#### Your objective:
Copy every line in the records below that contains the word "yChannelSelector".

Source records
........

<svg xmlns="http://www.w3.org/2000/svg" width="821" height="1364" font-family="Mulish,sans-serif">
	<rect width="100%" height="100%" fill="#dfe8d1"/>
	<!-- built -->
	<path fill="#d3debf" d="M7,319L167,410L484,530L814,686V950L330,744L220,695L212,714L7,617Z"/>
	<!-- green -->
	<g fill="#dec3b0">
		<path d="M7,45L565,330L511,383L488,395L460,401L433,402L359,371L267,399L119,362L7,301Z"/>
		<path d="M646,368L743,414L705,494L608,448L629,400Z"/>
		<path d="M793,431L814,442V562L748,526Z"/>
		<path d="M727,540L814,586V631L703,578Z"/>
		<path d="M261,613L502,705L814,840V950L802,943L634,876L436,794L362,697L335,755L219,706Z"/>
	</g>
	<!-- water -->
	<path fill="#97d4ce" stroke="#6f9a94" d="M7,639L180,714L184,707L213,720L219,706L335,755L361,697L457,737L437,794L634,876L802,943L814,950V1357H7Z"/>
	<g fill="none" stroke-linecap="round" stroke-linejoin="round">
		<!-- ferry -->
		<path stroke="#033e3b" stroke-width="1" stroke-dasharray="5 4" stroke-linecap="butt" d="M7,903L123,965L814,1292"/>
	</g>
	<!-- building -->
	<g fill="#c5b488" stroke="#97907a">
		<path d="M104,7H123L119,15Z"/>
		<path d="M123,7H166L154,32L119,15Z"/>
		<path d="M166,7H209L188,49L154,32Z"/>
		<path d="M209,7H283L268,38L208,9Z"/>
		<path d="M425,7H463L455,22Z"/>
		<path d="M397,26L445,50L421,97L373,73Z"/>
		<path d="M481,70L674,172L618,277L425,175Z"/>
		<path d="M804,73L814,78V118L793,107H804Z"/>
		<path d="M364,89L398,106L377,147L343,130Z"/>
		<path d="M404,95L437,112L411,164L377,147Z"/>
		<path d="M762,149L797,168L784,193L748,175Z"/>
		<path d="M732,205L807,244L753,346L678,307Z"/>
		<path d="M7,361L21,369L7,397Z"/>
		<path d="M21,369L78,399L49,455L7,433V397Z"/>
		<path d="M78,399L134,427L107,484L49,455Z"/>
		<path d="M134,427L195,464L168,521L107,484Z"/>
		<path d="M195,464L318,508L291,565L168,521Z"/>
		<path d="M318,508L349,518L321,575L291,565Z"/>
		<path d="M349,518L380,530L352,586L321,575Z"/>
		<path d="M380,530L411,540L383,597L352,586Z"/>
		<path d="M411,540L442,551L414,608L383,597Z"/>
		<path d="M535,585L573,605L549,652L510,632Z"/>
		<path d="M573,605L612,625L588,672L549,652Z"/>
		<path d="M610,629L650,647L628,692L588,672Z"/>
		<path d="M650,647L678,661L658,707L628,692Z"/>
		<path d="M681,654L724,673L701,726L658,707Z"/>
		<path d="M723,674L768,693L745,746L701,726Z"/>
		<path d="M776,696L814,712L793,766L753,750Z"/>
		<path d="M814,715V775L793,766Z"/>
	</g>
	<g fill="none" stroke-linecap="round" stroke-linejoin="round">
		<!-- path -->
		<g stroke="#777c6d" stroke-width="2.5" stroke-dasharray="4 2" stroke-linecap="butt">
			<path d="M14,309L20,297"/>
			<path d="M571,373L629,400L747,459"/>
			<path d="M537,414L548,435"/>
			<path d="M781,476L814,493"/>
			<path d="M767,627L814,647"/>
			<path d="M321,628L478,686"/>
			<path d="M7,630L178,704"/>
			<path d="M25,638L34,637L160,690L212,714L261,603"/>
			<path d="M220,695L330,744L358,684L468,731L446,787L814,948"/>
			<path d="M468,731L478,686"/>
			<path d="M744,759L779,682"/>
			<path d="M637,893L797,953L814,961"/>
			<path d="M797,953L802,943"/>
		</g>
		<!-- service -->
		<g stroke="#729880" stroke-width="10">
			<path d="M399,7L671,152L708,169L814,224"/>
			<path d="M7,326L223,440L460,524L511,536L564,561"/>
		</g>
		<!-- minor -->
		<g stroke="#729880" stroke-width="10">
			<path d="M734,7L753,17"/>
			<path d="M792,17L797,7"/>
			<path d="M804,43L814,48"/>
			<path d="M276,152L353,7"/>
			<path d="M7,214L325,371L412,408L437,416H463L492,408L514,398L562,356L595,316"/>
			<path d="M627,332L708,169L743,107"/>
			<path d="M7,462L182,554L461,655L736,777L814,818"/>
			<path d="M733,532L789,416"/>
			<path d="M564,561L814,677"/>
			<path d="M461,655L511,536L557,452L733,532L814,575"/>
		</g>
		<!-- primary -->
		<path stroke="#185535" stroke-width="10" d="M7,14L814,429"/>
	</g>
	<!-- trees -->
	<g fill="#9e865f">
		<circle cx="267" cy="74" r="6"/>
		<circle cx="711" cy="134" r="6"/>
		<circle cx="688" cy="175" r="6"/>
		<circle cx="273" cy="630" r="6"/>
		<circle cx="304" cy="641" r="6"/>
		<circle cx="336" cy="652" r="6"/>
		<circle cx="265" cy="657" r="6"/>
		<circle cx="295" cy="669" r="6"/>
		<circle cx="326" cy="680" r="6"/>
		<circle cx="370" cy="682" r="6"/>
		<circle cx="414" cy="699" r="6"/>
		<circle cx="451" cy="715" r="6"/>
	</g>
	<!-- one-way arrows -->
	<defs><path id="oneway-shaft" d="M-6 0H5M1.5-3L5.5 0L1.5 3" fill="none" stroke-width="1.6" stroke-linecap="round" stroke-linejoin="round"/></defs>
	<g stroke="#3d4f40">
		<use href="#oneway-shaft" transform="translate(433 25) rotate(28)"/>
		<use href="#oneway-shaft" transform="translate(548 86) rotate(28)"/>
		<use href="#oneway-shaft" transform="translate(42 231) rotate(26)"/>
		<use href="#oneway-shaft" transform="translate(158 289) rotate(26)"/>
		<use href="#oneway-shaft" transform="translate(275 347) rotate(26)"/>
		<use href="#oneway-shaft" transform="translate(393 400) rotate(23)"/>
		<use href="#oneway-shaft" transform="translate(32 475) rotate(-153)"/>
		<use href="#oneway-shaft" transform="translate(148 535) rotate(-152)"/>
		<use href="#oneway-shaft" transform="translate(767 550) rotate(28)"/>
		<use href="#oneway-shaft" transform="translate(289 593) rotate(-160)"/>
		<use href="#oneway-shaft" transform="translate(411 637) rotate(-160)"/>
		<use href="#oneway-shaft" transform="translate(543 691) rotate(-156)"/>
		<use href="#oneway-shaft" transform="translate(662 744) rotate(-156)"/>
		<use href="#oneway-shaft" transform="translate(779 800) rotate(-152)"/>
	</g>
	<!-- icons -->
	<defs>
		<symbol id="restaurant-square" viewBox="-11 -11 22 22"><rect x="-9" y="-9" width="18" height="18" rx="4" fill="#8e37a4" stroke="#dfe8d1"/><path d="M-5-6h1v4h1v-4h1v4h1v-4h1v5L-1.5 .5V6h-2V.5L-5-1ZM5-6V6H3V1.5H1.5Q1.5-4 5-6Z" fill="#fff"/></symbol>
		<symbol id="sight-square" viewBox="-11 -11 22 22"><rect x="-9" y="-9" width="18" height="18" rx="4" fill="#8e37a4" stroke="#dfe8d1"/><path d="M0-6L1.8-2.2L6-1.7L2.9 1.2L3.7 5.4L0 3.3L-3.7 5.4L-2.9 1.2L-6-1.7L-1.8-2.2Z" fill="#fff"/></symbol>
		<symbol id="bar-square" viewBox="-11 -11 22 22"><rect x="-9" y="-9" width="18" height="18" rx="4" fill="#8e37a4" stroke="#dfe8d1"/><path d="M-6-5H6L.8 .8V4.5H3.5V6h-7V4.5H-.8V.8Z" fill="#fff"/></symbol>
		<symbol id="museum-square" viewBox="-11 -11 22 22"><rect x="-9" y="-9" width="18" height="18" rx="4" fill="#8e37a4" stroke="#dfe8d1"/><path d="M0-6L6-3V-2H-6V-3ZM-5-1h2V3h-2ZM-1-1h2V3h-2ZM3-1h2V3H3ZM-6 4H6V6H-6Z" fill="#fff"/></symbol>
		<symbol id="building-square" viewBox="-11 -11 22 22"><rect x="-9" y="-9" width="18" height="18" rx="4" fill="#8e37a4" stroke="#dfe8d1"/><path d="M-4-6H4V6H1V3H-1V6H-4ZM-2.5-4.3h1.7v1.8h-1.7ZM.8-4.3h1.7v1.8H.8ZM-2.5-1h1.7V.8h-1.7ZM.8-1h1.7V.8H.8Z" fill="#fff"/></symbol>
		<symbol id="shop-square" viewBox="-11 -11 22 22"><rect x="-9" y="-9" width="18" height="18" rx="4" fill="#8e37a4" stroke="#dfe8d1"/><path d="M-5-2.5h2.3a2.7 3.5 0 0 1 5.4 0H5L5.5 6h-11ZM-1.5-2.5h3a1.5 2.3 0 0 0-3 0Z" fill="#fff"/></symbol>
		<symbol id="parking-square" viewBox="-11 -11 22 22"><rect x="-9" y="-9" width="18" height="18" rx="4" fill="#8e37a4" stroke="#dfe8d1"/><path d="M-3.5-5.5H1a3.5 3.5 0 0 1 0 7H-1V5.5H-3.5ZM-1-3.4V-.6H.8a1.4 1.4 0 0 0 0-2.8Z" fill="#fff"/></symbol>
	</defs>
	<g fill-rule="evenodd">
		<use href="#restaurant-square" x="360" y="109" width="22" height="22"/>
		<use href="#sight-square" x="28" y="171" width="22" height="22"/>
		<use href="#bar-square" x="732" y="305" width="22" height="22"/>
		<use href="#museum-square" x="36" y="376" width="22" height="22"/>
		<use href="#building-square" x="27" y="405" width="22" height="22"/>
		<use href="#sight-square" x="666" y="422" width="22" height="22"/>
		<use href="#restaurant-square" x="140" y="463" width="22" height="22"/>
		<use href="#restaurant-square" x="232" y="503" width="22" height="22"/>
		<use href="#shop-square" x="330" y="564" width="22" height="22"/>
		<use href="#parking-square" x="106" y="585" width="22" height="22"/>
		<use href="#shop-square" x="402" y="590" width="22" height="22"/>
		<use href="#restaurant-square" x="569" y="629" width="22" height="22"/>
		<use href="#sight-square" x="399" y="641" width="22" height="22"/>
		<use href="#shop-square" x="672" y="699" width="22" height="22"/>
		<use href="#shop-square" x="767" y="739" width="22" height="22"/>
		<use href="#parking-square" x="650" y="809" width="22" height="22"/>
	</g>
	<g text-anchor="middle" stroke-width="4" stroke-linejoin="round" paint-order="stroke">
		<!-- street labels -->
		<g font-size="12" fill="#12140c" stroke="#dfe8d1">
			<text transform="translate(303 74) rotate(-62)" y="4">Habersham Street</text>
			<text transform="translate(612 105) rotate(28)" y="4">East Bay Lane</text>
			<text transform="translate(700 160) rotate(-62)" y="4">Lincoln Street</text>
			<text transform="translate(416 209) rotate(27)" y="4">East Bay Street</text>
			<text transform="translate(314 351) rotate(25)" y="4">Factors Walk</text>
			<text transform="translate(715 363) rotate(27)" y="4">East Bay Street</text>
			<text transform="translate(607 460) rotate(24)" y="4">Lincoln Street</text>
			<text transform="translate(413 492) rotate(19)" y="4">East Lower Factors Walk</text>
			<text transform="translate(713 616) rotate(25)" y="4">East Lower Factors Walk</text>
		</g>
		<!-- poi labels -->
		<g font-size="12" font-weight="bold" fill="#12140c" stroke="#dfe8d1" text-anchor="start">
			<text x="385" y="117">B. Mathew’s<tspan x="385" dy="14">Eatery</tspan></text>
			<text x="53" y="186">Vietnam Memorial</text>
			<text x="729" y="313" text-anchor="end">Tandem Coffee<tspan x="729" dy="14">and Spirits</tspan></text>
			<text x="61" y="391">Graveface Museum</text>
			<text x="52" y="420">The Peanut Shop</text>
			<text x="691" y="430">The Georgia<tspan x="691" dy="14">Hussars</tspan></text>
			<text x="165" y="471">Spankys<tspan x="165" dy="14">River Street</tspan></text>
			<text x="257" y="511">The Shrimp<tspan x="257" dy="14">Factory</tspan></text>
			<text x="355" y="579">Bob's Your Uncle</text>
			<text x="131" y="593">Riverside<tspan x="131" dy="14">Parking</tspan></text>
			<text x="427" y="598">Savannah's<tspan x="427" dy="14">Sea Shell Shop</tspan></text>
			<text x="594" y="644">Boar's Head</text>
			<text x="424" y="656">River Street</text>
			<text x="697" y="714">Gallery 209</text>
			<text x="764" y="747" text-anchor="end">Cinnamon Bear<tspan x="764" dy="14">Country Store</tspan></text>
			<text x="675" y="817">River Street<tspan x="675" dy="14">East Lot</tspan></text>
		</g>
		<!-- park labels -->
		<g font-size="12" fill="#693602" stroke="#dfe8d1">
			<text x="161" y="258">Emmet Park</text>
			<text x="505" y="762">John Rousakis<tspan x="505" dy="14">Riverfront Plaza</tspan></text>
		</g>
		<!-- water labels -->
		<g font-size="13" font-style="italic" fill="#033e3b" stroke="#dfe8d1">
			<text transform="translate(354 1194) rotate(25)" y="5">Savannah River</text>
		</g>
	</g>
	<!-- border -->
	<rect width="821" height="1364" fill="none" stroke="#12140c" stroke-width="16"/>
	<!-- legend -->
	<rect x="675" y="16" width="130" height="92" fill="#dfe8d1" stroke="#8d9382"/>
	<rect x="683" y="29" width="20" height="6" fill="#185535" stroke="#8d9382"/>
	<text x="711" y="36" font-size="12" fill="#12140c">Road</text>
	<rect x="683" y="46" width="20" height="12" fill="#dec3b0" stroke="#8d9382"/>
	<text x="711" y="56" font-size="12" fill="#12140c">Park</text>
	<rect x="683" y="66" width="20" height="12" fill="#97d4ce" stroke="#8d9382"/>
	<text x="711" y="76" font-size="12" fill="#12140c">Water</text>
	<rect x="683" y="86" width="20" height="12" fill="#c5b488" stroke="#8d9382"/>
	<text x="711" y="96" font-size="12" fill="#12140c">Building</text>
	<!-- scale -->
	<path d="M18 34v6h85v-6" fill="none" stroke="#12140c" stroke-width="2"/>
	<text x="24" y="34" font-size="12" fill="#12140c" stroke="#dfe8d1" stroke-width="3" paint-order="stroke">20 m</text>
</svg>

........

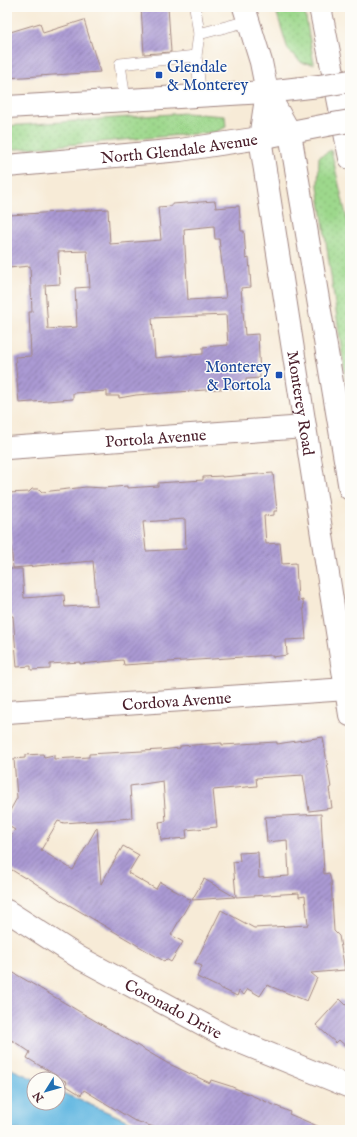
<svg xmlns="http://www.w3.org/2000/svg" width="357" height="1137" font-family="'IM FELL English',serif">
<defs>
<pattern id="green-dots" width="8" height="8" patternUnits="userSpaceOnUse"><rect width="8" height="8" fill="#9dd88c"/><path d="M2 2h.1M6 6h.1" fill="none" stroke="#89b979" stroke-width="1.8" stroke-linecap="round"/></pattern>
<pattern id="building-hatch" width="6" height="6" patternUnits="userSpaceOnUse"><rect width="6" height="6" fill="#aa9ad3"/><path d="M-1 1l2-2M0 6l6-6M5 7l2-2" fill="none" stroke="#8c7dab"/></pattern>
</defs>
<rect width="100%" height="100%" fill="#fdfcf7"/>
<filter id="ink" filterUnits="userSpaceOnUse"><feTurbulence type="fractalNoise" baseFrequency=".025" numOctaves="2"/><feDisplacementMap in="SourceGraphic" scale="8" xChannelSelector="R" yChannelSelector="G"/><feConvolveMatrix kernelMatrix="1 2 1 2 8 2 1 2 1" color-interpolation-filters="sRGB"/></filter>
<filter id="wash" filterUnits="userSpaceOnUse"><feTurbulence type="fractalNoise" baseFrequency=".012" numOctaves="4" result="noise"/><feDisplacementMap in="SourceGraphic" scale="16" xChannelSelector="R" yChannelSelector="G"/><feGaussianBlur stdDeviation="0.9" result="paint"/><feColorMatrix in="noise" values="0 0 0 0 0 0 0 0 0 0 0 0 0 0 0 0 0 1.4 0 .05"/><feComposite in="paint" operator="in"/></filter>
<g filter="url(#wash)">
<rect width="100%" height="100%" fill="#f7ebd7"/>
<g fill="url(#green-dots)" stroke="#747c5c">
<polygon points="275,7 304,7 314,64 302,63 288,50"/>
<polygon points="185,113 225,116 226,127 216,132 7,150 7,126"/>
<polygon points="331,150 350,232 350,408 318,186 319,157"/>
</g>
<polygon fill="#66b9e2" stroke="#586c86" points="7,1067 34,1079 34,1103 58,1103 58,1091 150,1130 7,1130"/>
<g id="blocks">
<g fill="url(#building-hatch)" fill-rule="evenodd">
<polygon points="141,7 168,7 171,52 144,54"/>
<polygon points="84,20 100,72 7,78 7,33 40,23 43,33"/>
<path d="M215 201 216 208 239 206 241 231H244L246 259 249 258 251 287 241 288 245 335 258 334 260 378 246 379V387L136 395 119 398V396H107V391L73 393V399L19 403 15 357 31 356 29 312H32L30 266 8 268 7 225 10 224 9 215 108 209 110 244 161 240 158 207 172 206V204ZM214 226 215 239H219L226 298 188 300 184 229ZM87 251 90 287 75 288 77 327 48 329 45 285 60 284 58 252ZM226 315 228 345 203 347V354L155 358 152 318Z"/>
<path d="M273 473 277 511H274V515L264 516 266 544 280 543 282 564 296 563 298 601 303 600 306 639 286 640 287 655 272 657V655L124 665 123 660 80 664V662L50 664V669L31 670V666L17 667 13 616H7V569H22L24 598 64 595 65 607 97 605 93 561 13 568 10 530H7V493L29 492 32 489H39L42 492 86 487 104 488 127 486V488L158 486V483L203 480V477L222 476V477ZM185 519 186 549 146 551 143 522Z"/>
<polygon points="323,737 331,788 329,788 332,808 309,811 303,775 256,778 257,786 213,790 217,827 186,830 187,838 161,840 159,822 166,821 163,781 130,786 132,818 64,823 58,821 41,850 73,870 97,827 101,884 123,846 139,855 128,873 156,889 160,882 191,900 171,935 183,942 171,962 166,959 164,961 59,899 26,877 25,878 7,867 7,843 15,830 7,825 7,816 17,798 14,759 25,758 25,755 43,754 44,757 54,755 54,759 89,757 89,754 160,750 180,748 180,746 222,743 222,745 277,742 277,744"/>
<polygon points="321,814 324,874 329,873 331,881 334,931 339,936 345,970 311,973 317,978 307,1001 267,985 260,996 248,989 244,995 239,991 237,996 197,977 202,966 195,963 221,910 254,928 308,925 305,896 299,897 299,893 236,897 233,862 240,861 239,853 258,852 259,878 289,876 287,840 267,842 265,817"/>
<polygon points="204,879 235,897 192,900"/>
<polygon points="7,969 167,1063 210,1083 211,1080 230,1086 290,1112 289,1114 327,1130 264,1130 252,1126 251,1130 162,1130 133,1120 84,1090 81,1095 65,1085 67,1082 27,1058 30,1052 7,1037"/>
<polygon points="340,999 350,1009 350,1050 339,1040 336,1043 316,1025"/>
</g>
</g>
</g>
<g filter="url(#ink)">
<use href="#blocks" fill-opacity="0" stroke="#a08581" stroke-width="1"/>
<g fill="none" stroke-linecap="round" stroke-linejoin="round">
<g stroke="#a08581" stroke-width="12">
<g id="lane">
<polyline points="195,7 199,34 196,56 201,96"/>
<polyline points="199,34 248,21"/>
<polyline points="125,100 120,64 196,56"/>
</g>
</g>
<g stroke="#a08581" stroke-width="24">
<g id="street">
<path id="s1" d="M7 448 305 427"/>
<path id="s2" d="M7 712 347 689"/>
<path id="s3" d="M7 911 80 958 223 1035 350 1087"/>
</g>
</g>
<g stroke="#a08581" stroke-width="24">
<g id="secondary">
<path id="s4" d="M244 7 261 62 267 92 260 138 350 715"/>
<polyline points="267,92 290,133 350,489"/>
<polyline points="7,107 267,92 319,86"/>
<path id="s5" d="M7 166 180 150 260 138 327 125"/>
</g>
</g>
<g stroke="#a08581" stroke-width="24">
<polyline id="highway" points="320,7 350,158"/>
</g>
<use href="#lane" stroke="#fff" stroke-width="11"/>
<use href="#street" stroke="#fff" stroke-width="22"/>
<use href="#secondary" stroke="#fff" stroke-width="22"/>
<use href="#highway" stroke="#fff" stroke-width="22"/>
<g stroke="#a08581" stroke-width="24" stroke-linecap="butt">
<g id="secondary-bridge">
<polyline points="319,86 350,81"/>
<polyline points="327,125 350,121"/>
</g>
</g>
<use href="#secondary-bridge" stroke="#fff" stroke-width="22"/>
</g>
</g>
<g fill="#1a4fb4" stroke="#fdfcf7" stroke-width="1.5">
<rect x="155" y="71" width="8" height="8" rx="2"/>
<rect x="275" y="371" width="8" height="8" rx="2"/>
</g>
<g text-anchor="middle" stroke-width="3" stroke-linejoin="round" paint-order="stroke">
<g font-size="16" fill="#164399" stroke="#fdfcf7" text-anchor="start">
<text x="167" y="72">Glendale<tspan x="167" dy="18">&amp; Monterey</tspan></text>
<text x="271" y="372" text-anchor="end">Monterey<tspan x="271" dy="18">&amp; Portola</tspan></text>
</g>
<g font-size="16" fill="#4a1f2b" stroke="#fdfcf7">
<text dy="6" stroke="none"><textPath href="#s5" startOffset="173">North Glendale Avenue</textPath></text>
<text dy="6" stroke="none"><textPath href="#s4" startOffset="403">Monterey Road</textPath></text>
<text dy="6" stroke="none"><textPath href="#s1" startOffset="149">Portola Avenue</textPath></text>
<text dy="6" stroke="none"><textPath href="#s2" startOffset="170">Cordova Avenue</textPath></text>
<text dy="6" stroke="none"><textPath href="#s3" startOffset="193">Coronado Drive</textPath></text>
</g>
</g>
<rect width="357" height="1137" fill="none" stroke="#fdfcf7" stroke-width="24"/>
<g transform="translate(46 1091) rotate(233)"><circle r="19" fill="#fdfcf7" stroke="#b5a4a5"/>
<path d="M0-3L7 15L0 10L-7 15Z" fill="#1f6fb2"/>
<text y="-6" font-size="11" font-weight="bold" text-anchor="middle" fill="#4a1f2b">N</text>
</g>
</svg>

........

#### Expected output:
<filter id="ink" filterUnits="userSpaceOnUse"><feTurbulence type="fractalNoise" baseFrequency=".025" numOctaves="2"/><feDisplacementMap in="SourceGraphic" scale="8" xChannelSelector="R" yChannelSelector="G"/><feConvolveMatrix kernelMatrix="1 2 1 2 8 2 1 2 1" color-interpolation-filters="sRGB"/></filter>
<filter id="wash" filterUnits="userSpaceOnUse"><feTurbulence type="fractalNoise" baseFrequency=".012" numOctaves="4" result="noise"/><feDisplacementMap in="SourceGraphic" scale="16" xChannelSelector="R" yChannelSelector="G"/><feGaussianBlur stdDeviation="0.9" result="paint"/><feColorMatrix in="noise" values="0 0 0 0 0 0 0 0 0 0 0 0 0 0 0 0 0 1.4 0 .05"/><feComposite in="paint" operator="in"/></filter>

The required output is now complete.